Exercise brief: Look below for the line with "right shoulder: (343, 470)" and the line with "left wrist: (533, 980)". Copy exactly those two lines and every line between, but not the pictures.

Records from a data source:
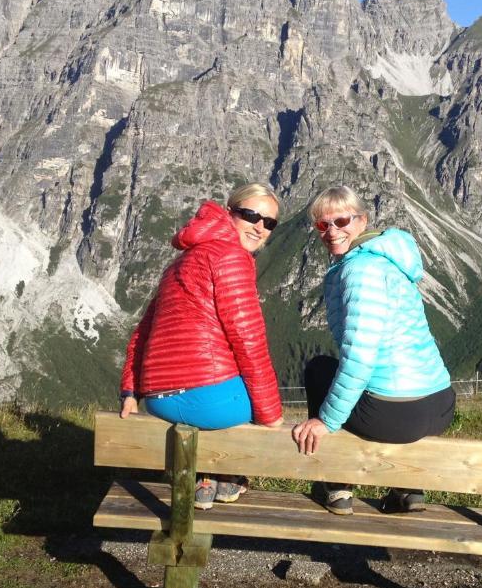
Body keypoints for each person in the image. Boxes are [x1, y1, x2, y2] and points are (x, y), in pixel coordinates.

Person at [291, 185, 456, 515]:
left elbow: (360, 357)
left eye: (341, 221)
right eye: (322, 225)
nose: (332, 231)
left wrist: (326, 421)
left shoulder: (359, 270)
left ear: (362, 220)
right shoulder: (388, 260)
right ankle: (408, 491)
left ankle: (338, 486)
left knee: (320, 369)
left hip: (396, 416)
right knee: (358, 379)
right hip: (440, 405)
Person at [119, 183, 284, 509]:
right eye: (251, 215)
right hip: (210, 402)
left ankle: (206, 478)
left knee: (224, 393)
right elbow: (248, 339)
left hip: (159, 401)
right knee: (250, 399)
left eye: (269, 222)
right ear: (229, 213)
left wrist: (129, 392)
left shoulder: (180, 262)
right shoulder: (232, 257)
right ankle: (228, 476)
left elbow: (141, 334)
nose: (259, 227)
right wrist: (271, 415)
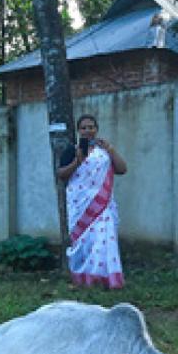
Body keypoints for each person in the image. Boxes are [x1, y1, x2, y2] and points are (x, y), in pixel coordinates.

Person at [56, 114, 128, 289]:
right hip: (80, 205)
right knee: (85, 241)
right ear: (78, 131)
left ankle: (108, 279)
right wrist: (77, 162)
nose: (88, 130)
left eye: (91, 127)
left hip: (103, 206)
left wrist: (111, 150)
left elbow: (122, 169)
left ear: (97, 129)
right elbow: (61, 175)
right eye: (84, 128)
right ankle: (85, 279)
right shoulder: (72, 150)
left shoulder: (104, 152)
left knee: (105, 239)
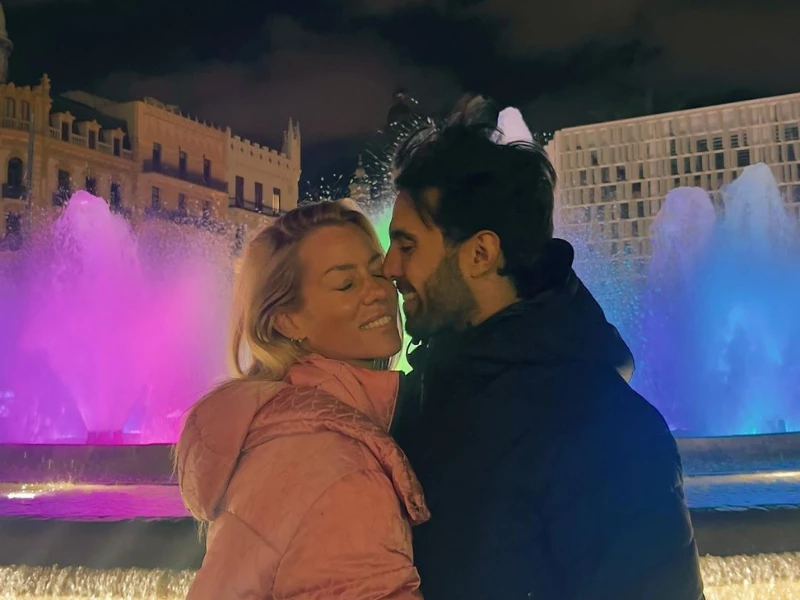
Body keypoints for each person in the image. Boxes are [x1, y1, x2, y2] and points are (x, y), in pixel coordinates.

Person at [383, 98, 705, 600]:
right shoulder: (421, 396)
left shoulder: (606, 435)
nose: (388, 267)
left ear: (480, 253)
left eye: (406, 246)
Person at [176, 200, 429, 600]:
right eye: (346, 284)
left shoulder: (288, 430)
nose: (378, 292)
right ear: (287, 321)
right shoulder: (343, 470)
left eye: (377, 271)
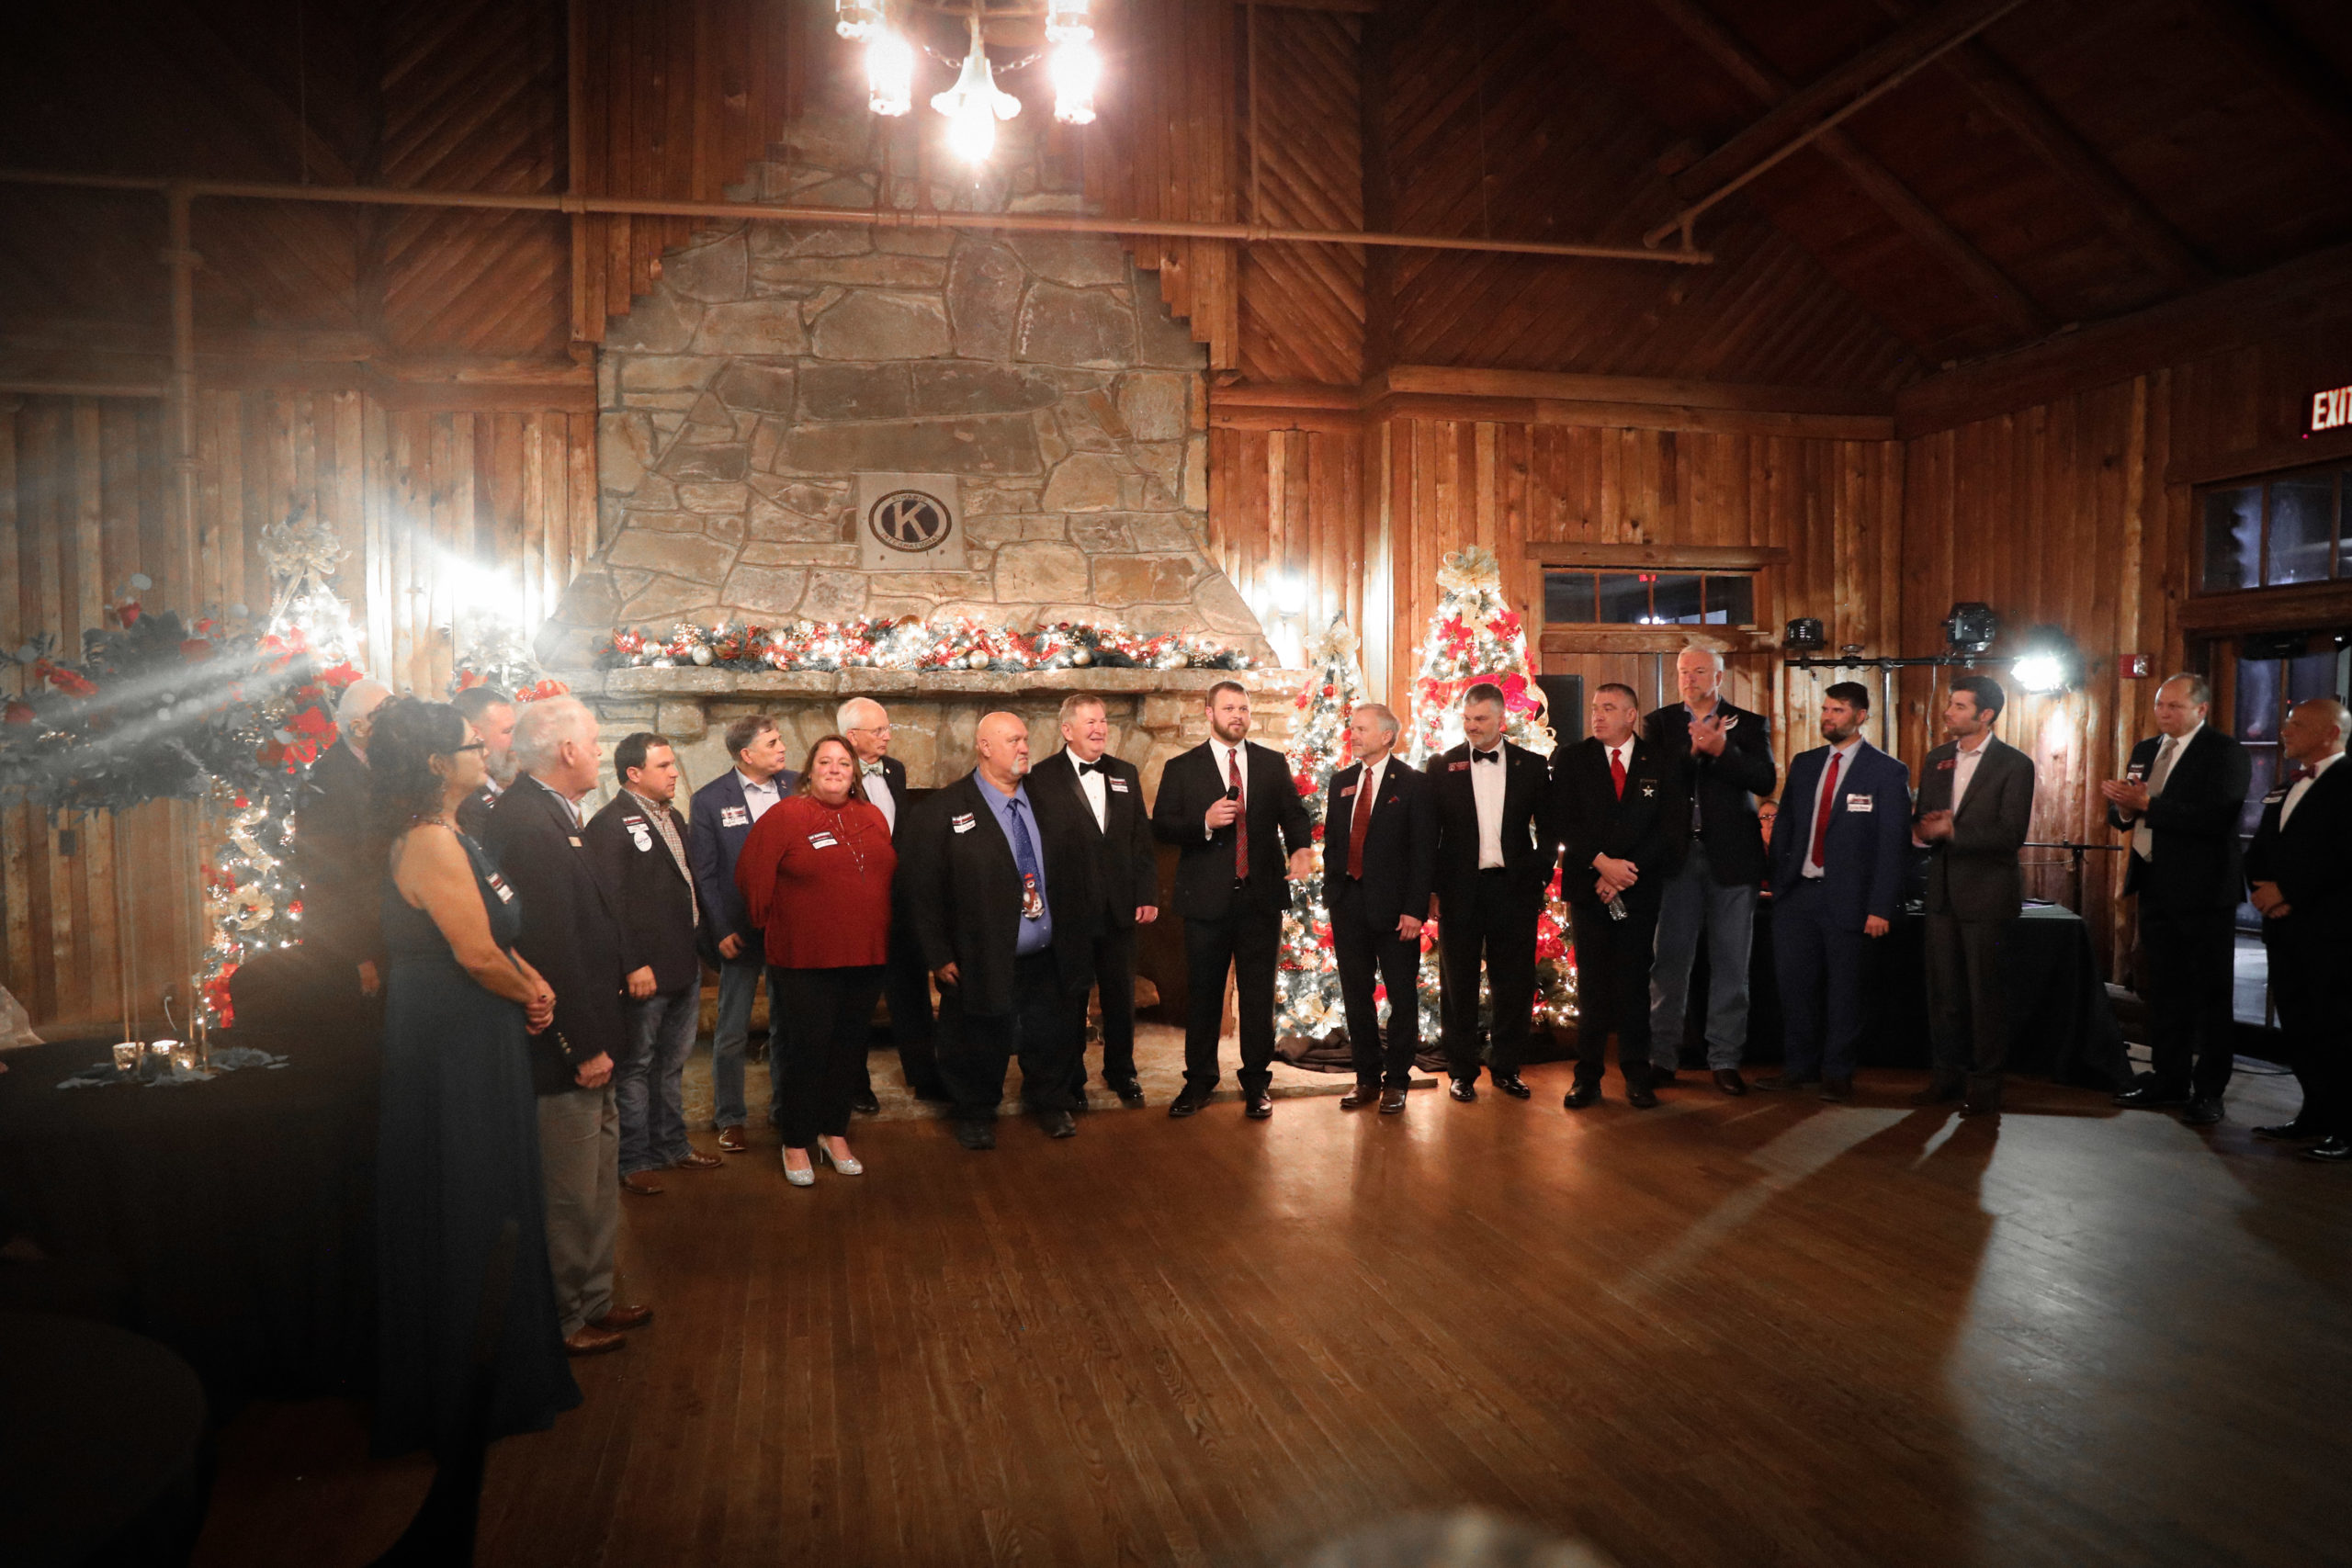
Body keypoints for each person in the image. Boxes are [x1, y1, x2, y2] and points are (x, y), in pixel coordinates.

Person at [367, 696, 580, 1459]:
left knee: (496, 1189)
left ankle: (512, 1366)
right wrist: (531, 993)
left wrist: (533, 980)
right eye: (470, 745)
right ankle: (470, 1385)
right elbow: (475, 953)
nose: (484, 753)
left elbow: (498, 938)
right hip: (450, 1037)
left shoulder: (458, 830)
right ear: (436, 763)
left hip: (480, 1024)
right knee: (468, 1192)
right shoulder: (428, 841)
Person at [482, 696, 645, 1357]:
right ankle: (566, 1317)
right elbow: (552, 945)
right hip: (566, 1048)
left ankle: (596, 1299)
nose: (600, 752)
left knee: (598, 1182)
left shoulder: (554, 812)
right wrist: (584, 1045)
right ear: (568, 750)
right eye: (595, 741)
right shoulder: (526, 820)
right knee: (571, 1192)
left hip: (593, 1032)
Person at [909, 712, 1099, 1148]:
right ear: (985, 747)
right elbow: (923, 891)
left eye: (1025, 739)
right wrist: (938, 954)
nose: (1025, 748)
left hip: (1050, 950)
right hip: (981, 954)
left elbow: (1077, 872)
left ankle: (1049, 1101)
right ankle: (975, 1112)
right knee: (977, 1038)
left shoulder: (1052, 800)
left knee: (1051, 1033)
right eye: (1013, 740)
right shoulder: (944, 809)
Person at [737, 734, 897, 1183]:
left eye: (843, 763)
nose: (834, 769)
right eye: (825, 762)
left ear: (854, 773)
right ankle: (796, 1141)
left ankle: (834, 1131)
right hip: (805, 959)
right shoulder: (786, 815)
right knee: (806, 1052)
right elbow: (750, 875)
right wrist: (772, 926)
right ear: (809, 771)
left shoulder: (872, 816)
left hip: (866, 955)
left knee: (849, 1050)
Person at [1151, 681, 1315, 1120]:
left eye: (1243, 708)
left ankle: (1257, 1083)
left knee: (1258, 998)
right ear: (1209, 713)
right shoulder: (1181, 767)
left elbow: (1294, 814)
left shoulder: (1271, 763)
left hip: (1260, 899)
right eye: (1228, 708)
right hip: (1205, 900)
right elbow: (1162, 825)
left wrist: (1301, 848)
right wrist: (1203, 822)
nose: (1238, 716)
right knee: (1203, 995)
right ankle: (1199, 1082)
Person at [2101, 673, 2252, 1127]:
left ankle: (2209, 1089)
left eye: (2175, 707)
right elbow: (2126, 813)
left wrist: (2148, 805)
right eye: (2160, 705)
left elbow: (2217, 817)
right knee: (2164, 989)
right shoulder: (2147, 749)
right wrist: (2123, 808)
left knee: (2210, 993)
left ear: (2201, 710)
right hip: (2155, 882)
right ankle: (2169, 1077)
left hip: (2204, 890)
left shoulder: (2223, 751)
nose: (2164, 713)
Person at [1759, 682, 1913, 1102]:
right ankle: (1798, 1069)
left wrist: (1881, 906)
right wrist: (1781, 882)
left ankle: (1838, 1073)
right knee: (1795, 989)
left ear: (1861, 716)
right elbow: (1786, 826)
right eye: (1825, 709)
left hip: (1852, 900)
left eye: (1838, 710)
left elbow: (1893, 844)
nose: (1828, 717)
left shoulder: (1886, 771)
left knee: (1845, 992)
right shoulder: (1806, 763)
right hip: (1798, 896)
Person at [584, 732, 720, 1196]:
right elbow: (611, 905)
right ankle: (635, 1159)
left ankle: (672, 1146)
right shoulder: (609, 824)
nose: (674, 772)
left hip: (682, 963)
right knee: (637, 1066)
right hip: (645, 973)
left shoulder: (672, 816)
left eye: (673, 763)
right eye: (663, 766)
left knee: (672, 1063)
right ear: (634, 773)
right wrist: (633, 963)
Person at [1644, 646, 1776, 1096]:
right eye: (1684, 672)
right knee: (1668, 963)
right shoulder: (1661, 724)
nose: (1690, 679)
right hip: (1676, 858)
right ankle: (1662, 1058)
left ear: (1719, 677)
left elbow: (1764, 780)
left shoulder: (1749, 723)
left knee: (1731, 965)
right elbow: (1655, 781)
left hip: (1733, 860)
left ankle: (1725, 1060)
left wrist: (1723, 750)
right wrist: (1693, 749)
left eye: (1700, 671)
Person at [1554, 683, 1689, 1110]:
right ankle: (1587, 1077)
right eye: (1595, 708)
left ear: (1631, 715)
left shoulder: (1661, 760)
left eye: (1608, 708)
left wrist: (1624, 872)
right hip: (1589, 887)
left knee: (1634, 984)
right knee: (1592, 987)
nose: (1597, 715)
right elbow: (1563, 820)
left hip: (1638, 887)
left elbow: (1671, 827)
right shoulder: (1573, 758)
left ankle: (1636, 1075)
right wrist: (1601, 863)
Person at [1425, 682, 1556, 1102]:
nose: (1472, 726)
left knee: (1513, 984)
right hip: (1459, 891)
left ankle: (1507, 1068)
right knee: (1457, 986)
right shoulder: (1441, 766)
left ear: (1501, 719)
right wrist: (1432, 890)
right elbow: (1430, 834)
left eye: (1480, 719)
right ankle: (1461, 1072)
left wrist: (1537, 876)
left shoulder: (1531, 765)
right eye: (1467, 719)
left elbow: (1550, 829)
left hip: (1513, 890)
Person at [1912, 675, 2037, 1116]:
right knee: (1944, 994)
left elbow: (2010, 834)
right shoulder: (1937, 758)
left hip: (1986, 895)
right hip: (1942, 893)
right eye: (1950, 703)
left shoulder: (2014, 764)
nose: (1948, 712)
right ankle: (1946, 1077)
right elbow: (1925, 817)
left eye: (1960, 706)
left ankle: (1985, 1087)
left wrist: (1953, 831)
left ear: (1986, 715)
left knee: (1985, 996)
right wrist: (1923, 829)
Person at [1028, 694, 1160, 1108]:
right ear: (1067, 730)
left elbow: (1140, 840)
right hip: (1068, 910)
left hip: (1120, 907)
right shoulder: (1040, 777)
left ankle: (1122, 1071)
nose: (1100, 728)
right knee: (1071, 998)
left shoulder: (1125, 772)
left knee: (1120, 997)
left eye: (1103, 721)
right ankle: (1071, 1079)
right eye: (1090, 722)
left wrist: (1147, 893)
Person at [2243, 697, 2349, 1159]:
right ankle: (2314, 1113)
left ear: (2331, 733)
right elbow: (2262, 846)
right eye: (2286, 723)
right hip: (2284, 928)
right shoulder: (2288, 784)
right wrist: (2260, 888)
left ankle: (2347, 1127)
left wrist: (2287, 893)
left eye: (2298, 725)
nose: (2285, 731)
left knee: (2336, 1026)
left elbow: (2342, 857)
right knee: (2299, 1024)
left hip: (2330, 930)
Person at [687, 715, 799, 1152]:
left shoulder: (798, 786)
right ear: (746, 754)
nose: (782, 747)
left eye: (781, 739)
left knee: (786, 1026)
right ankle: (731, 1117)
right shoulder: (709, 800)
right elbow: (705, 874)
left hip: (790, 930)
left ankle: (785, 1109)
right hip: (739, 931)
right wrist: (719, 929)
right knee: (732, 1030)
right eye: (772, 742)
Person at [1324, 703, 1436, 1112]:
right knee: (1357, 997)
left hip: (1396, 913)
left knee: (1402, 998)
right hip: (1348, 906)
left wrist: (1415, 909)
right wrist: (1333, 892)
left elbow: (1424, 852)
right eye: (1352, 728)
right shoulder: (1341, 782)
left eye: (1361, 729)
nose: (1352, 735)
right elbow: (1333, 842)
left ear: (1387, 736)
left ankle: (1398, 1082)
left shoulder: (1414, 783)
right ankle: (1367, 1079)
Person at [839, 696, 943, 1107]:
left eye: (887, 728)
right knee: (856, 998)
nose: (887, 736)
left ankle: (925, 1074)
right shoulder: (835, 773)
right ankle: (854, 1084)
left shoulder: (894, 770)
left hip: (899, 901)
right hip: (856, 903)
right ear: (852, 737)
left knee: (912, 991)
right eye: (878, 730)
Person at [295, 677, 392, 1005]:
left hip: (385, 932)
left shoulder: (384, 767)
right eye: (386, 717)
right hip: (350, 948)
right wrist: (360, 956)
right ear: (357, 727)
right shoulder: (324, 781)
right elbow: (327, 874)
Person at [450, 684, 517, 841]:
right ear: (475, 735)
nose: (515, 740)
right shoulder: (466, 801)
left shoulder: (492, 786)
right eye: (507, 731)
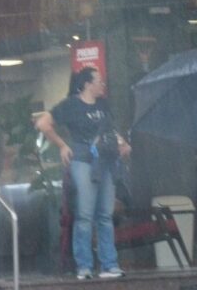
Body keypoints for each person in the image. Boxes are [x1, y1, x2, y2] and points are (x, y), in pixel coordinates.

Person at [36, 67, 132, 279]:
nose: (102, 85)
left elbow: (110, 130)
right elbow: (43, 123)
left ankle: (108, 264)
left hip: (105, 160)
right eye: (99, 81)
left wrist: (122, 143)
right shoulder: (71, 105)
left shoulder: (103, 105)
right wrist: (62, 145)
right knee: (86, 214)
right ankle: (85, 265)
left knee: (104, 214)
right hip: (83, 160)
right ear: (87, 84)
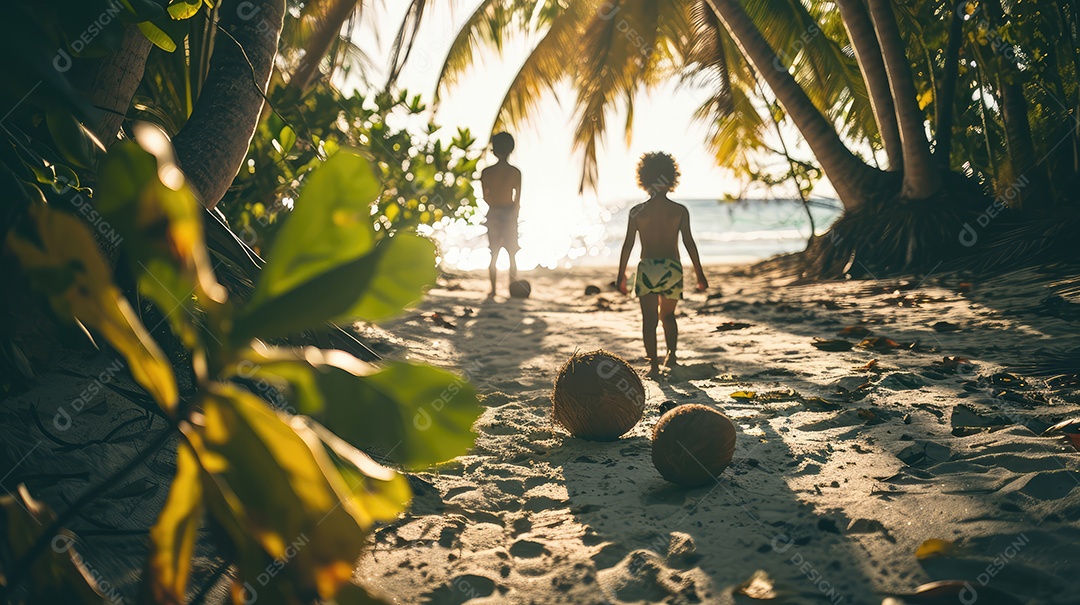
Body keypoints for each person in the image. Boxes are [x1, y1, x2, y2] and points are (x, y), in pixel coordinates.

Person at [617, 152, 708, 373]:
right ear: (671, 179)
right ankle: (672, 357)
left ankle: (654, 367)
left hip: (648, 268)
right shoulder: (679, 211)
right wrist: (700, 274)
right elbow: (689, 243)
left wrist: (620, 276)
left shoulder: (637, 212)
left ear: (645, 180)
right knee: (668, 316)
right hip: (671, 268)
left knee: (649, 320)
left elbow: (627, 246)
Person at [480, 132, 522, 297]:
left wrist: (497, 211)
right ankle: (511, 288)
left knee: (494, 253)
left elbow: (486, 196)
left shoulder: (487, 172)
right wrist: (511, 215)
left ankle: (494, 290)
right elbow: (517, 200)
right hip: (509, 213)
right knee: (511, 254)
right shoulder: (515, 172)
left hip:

Task solution:
right shoulder: (343, 470)
left eye: (377, 271)
Body keypoints for each person in the image. Boxes are [x1, y1, x2, y2] and points are (x, y), in pixel coordinates.

Person at [367, 696, 580, 1459]:
left knee: (496, 1189)
left ankle: (512, 1366)
right wrist: (531, 993)
left wrist: (533, 980)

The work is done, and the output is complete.